In managing a cyanotic infant, physicians depend on pulse oximetry readings and arterial blood gas values. Some cases of methemoglobinemia can have a normal PaO₂ and a falsely normal pulse oximetry reading and, in such cases, co-oximeter gives more accurate measurement of oxygen saturation. A co-oximeter measures light absorbance at 4 different wavelengths corresponding to the absorption characteristics of deoxyhemoglobin, oxyhemoglobin, carboxyhemoglobin, and methemoglobin [2].

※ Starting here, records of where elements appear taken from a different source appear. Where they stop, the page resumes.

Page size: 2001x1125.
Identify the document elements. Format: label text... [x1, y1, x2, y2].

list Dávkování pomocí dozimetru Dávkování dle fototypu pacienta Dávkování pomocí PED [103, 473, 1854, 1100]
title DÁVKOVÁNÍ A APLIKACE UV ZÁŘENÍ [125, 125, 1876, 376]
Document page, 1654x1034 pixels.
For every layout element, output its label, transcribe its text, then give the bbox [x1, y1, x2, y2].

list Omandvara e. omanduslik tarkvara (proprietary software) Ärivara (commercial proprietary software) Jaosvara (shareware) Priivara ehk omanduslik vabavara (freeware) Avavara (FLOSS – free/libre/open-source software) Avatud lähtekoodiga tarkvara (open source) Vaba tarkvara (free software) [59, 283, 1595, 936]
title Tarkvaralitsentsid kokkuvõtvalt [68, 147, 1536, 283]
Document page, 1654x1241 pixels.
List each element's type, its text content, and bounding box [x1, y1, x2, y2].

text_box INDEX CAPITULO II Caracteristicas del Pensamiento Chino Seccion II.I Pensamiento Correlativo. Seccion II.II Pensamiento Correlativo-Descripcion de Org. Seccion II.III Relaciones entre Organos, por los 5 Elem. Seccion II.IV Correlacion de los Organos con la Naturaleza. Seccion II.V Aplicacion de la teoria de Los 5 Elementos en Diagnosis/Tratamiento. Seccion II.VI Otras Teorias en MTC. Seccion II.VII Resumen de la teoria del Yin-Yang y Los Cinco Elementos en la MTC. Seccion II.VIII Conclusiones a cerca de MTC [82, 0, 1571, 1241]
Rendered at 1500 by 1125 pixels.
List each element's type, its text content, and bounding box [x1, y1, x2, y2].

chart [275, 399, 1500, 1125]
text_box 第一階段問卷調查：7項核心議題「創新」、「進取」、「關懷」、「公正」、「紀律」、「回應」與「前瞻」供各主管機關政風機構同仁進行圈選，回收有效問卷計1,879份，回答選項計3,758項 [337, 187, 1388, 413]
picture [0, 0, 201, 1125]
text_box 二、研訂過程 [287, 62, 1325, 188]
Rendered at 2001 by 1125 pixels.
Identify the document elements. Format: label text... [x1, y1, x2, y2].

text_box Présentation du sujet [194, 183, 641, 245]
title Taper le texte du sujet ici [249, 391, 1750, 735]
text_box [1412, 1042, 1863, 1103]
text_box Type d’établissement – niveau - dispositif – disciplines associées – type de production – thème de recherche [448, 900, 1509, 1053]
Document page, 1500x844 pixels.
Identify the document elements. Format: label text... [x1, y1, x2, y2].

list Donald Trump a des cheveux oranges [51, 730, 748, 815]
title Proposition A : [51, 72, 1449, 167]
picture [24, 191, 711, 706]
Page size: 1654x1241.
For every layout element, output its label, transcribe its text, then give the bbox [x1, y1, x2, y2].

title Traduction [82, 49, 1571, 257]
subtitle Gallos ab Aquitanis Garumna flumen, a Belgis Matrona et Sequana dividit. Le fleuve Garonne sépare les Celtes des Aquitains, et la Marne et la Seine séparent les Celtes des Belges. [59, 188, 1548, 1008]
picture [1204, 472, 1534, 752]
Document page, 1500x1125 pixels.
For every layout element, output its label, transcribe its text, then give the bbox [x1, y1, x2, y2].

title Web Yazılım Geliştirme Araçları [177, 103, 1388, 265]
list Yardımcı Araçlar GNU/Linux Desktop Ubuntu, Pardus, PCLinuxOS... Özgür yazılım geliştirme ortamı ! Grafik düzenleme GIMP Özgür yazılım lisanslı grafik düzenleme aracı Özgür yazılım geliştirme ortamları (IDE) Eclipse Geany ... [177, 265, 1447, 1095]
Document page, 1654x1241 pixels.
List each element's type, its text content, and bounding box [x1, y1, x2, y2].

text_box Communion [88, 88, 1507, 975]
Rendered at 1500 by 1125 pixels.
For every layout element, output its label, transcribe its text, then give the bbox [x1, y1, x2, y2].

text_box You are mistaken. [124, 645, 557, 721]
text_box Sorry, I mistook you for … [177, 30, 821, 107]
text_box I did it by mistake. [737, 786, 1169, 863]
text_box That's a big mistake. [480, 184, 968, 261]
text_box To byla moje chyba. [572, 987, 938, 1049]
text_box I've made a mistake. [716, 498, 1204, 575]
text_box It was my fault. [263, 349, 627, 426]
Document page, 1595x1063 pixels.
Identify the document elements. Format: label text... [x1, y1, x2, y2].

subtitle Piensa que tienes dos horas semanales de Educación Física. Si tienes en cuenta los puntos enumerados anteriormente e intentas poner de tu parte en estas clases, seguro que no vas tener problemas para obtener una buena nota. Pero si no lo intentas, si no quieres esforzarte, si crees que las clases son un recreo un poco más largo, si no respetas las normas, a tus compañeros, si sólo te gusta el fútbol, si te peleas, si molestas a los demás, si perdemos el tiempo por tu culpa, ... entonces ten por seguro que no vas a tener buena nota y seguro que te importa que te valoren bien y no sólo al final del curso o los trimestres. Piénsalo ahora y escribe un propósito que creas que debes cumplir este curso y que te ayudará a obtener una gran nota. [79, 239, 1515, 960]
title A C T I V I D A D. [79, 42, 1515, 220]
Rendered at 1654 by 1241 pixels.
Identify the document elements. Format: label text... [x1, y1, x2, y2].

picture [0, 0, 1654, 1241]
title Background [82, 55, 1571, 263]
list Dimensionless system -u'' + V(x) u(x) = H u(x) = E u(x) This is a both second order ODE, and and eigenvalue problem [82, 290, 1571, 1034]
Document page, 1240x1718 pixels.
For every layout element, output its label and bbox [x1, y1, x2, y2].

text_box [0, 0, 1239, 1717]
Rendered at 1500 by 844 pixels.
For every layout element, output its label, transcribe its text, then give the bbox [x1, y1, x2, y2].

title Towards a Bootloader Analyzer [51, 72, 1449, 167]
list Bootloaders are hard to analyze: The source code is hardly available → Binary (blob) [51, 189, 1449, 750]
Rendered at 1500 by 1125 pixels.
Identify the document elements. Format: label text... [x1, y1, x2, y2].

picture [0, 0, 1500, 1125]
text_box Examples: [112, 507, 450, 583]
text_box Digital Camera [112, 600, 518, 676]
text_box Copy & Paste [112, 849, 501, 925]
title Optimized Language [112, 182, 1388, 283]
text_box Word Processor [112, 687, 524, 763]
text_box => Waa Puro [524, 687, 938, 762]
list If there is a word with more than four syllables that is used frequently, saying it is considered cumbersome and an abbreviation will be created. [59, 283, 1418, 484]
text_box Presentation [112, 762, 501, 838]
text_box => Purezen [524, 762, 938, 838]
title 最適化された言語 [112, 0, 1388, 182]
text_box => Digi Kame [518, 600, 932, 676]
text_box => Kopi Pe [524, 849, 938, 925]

There is no specific treatment for congenital methemoglobinemia. Administration of oxidative compounds which can cause metHb elevation should be avoided in such cases. In severe methemoglobinemia, methylene blue is used which gets converted to leukomethylene blue in the presence of nicotinamide adenine dinucleotide phosphate (NADPH), resulting in non-enzymatic reduction of MetHb [1]. It is found to have good response in cases of cytochrome b5 reductase enzyme deficiency; but not in HbM. Another drug used is ascorbic acid which is an antioxidant and coenzyme for reduction. If both drugs fail to reduce the MetHb level, hyperbaric oxygen and exchange transfusions are alternative therapies [12]. In our case, we tried methylene blue and ascorbic acid which were later stopped after the genetic diagnosis. We are not sure whether this child had really benefitted from these drugs or not.

Conclusions

Cyanosis due to high metHb level is rare in the newborn period and the prognosis of the condition depends on the etiology. Those with mutation in the gamma chain of HbF have an excellent prognosis and their symptoms as well as the elevated metHb levels normalize over 4–6 months of life. HbF-M disorders differ from those affecting the alpha chains and beta chains where the metHb level either remains constant or increases over time. Hence, in cases of unexplained methemoglobinemia in newborn period, it is advisable to do genetic testing for definitive diagnosis. Families carrying such gamma chain mutations should be informed in detail about the reason for their babies being cyanosed in early infancy in order to avoid unnecessary aggressive investigations.